━━━ Records supplied ━━━

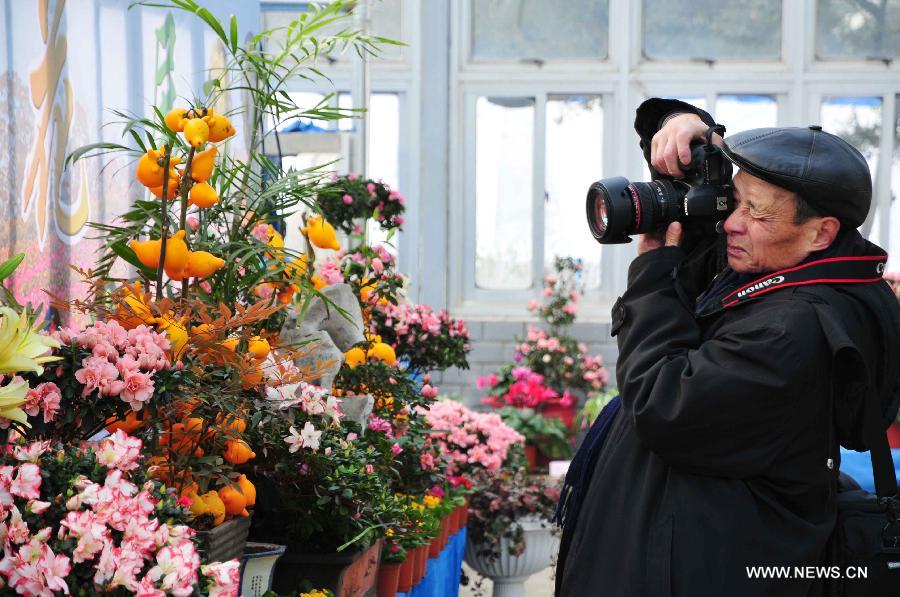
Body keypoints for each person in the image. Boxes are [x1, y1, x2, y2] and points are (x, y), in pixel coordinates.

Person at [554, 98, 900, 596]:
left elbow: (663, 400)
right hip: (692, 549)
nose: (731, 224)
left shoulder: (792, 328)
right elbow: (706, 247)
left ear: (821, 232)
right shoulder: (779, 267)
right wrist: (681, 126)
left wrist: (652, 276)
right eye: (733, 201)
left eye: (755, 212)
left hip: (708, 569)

━━━
━━━ Records supplied ━━━

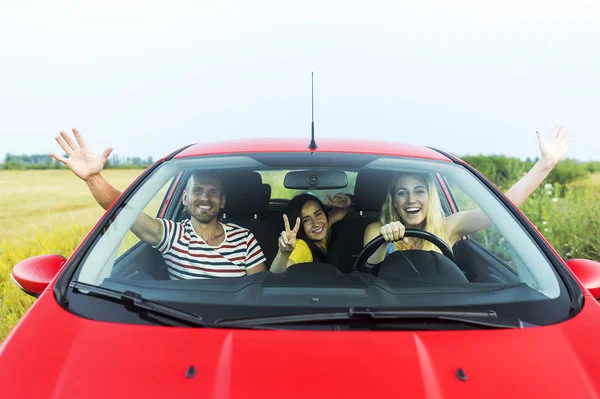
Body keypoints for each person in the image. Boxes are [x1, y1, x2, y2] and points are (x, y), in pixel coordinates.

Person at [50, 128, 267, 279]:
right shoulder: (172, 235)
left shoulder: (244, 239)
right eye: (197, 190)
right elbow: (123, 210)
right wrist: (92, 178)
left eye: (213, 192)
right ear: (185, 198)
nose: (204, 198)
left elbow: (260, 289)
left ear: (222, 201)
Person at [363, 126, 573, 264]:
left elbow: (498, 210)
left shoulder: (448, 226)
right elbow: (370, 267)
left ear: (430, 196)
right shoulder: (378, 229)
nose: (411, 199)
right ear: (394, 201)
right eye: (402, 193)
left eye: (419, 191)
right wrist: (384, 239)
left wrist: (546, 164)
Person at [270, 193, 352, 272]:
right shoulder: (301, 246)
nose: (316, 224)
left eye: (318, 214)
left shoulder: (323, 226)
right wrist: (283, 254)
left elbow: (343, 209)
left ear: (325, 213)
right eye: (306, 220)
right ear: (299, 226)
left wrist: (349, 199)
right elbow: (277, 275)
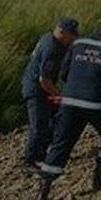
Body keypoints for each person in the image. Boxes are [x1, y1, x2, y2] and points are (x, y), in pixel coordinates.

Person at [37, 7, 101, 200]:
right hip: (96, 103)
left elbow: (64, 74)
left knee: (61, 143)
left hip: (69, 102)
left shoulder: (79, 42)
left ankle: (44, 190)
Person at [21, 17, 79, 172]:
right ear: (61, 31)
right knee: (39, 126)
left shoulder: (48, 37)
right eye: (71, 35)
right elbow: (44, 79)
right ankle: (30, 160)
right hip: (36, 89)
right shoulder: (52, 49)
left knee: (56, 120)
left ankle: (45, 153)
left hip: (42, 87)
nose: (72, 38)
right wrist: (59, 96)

━━━

Among the records above, only the lines between the line holding "left elbow: (64, 74)" and the line holding "right ankle: (30, 160)", inclusive, are to be output, exactly as written.

left elbow: (64, 74)
left knee: (61, 143)
left hip: (69, 102)
left shoulder: (79, 42)
left ankle: (44, 190)
Person at [21, 17, 79, 172]:
right ear: (61, 31)
right knee: (39, 126)
left shoulder: (48, 37)
right eye: (71, 35)
right elbow: (44, 79)
right ankle: (30, 160)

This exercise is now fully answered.